| WORK REQUEST |
Write the next part of the article on corporate profits and Bank of America's earnings, starting after its last sentence.

| STUDY TEXT |
+===+

U.S. corporate profits fell in the first quarter of 2012 — the first such drop since 2008 — as a decline in earnings from overseas more than offset growth at home. Companies’ early warnings and analysts’ forecasts are saying we should expect more of the same as second-quarter results roll in.

Indeed, the only thing keeping S&P 500 earnings in growth territory for the most recent period is Bank of America (NYSE:BAC), according to data from FactSet, and that’s only due to preposterously easy year-over-year comparisons.

You may recall that BofA posted a deep year-ago loss because of its $8.5 billion mortgage lawsuit settlement. That’s going to make this year’s numbers look a heck of a lot better. So much better, in fact, that BofA is propping up not just financials, but the entire S&P 500.

Financials are forecast to be the best performing sector of the market with earnings growth of more than 51%. But strip BofA out of the results and the sector posts earnings growth of just 6.8%.

And although BofA is the biggest contributor, plenty of other firms are also helping the sector with easy year-over-year comparisons, FactSet notes. Morgan Stanley (NYSE:MS), Allstate (NYSE:ALL) and Travelers (NYSE:TRV) all reported losses in the year-ago quarter and are now predicted to be large contributors to earnings growth in the upcoming reporting season.

Kick those financial sector numbers out of the S&P 500’s bottom line and things get shaky. In the aggregate, second-quarter earnings are forecast to grow just 3%. Take just BofA out of the equation and the S&P 500 is set to see profits decline 1.7%.

What BofA and the financial sector are helping to paper over are higher costs, weaker overseas demand and the effects of a stronger dollar (which makes U.S. goods more expensive in foreign markets).

+===+

| RECORDED INFORMATION |
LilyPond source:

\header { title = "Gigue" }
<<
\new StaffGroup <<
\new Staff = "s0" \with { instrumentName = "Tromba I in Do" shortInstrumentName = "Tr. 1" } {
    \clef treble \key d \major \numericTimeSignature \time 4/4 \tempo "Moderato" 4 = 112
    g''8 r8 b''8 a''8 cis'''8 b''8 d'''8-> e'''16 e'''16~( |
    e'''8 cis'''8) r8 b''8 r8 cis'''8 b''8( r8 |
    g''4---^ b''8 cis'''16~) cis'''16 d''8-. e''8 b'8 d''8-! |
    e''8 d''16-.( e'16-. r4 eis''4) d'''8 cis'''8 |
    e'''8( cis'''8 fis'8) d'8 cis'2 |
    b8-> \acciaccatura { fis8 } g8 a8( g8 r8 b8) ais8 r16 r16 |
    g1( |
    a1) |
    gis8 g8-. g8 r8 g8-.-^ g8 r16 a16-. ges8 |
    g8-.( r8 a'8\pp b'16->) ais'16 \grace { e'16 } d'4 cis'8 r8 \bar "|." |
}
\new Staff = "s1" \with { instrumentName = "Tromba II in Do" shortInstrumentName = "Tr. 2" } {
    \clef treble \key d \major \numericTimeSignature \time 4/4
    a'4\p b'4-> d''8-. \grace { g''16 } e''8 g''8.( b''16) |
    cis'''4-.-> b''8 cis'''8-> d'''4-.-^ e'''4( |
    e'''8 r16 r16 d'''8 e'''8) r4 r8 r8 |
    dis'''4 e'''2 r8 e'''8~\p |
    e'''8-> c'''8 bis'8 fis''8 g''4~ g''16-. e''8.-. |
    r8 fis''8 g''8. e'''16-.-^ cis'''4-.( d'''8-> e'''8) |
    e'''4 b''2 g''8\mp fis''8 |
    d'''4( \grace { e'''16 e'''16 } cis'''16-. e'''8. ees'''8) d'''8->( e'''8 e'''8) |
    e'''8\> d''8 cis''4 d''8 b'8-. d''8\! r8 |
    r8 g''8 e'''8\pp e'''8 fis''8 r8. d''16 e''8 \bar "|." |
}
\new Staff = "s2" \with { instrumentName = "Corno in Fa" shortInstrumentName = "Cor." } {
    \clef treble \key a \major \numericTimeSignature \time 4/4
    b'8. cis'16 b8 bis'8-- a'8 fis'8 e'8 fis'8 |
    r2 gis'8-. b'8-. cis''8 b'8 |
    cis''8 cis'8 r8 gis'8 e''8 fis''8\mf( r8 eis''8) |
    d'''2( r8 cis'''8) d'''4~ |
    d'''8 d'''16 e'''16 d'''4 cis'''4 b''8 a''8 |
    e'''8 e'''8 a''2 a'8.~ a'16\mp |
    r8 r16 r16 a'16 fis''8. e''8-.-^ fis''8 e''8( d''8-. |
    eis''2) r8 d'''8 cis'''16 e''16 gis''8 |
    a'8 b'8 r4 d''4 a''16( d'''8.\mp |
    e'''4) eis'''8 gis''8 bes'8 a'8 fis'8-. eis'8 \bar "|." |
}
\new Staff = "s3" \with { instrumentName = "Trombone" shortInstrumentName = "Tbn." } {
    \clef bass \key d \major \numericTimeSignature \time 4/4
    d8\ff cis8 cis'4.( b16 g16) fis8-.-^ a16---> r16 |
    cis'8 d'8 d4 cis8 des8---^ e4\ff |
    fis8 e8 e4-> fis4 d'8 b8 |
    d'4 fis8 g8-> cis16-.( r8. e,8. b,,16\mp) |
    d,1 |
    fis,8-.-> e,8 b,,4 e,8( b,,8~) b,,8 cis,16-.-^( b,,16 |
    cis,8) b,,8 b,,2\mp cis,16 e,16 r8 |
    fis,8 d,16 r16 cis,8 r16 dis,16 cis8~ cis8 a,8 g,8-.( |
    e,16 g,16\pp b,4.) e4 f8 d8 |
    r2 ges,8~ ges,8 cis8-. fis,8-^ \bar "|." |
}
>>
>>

+===+

| ANSWER |
It all adds up to a wave of companies issuing profit warnings ahead of earnings season.

The ratio of companies cutting versus raising their earnings outlooks stands at 3.6, according to data from Thomson Reuters. If the alarm bells are ringing, then well they should: That’s the highest warning level since 2001.

The question for stocks, then, is whether companies have tempered expectations enough ahead of the season. Remember that the market doesn’t care about bad news nearly so much as it cares about nasty surprises.

Liz Ann Sonders, chief investment strategist at Charles Schwab (NYSE:SCHW), is expecting the earnings season to bring some disappointments, especially among companies most exposed to Europe and the slowdown in China. But it also helps that “companies have certainly lowered the bar, which could mitigate the disappointment,” Sonders writes.

As always, it all comes down to expectations. It’s no secret second-quarter earnings are going to be weak. The question is whether or not the ugliness has been sufficiently baked in to share prices.

As of this writing, Dan Burrows didn’t hold any of the securities mentioned here.